Bradbury pose naturellement de tout autres problèmes. Il y en a qui aiment, d'autres pas. Fiction s'est fait d'ailleurs souvent le support des controverses qui ont eu lieu à son sujet, l'opinion-maison, ce me semble, étant en gros aujourd'hui celle-ci : il a beaucoup fait pour introduire la S.F. de qualité auprès de ceux qui ignoraient le genre, mais il s'est borné à se répéter depuis une dizaine d'années. (C'est une définition qu'on applique aussi, dans le domaine du cinéma, à Antonioni par exemple.) Je dois avouer que, pour ma part, je suis et reste fervent admirateur de Bradbury, homme qui me semble posséder une constante d'inspiration qui, loin du rabâchage, est la marque des véritables auteurs...
Pour cela, je serais tenté d'écrire que les six nouvelles de Bloch servent de repoussoir aux textes de Bradbury. Mais ce serait bien injuste envers l'auteur de Psycho et, au demeurant, faux : car, grâce à cette similitude de genre que je signalais tout à l'heure, la prose brillante de Bradbury vient au contraire faire jaillir des accords d'ombre et de lumière de l'écriture plate et assez ingrate de Bloch. Kurt Singer, confronté au difficile problème de trouver de la terreur à l'état naturel chez Bradbury, a fait un choix judicieux : que ce soit dans Les espions ( un homme, hanté par la présence des insectes, découvre trop tard que les microbes sont les véritables ennemis de l'humanité), dans Rêve de fièvre (un enfant malade croit être la proie d'une entité parasitaire qu'il s'apprête à transmettre à tous les gens qu'il touchera), dans L'homme mort (un habitant d'une petite ville du Sud prétend qu'il est un mort-vivant — et peut-être est-ce vrai), dans Le manipulateur enfin (un embaumeur se venge de son insignifiance en faisant subir d'étranges traitements aux cadavres qui passent entre ses mains), Bradbury a su faire croître à tel point le fait divers banal qui est à chaque fois à la base de ses récits, que s'épanouit magnifiquement au-dessus de ses textes la fine fleur de la poésie arrosée par l'ange du bizarre, sans laquelle il n'y a point de vérité possible, donc d'horreur présente.

━━━━━━━━━━━━━━━━

CONSIGNE: Recopiez intégralement le texte sur Bradbury et Bloch, sans y changer un seul mot.

DONNÉES SOURCES:
━━━━━━━━━━━━━━━━

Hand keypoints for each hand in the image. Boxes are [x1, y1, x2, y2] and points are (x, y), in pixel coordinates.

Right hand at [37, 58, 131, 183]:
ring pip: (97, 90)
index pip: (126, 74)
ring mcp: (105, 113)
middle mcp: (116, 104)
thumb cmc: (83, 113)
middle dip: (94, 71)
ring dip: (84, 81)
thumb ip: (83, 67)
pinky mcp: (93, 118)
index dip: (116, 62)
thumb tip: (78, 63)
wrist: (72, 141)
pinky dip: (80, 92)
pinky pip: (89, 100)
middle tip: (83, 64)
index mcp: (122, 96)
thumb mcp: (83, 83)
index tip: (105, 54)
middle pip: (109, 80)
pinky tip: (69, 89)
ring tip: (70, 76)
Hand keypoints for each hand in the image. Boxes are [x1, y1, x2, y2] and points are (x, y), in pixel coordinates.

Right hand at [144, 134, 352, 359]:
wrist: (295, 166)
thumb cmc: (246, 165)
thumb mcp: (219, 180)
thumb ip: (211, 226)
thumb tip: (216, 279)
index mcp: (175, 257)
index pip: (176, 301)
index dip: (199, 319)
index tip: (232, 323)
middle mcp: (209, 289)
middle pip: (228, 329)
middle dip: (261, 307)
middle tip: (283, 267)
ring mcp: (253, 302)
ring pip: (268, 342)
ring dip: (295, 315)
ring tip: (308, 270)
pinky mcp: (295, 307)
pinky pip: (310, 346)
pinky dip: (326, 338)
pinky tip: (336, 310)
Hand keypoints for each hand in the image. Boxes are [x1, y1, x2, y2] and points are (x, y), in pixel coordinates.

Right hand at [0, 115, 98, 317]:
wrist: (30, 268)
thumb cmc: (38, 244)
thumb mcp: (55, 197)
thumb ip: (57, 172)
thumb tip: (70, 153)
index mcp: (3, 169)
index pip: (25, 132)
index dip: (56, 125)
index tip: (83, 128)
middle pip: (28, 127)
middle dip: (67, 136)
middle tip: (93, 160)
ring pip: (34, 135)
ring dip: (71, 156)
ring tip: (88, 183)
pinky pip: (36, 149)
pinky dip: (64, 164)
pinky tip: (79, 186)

━━━━━━━━━━━━━━━━

RÉPONSE:
Bradbury pose naturellement de tout autres problèmes. Il y en a qui aiment, d'autres pas. Fiction s'est fait d'ailleurs souvent le support des controverses qui ont eu lieu à son sujet, l'opinion-maison, ce me semble, étant en gros aujourd'hui celle-ci : il a beaucoup fait pour introduire la S.F. de qualité auprès de ceux qui ignoraient le genre, mais il s'est borné à se répéter depuis une dizaine d'années. (C'est une définition qu'on applique aussi, dans le domaine du cinéma, à Antonioni par exemple.) Je dois avouer que, pour ma part, je suis et reste fervent admirateur de Bradbury, homme qui me semble posséder une constante d'inspiration qui, loin du rabâchage, est la marque des véritables auteurs...
Pour cela, je serais tenté d'écrire que les six nouvelles de Bloch servent de repoussoir aux textes de Bradbury. Mais ce serait bien injuste envers l'auteur de Psycho et, au demeurant, faux : car, grâce à cette similitude de genre que je signalais tout à l'heure, la prose brillante de Bradbury vient au contraire faire jaillir des accords d'ombre et de lumière de l'écriture plate et assez ingrate de Bloch. Kurt Singer, confronté au difficile problème de trouver de la terreur à l'état naturel chez Bradbury, a fait un choix judicieux : que ce soit dans Les espions ( un homme, hanté par la présence des insectes, découvre trop tard que les microbes sont les véritables ennemis de l'humanité), dans Rêve de fièvre (un enfant malade croit être la proie d'une entité parasitaire qu'il s'apprête à transmettre à tous les gens qu'il touchera), dans L'homme mort (un habitant d'une petite ville du Sud prétend qu'il est un mort-vivant — et peut-être est-ce vrai), dans Le manipulateur enfin (un embaumeur se venge de son insignifiance en faisant subir d'étranges traitements aux cadavres qui passent entre ses mains), Bradbury a su faire croître à tel point le fait divers banal qui est à chaque fois à la base de ses récits, que s'épanouit magnifiquement au-dessus de ses textes la fine fleur de la poésie arrosée par l'ange du bizarre, sans laquelle il n'y a point de vérité possible, donc d'horreur présente.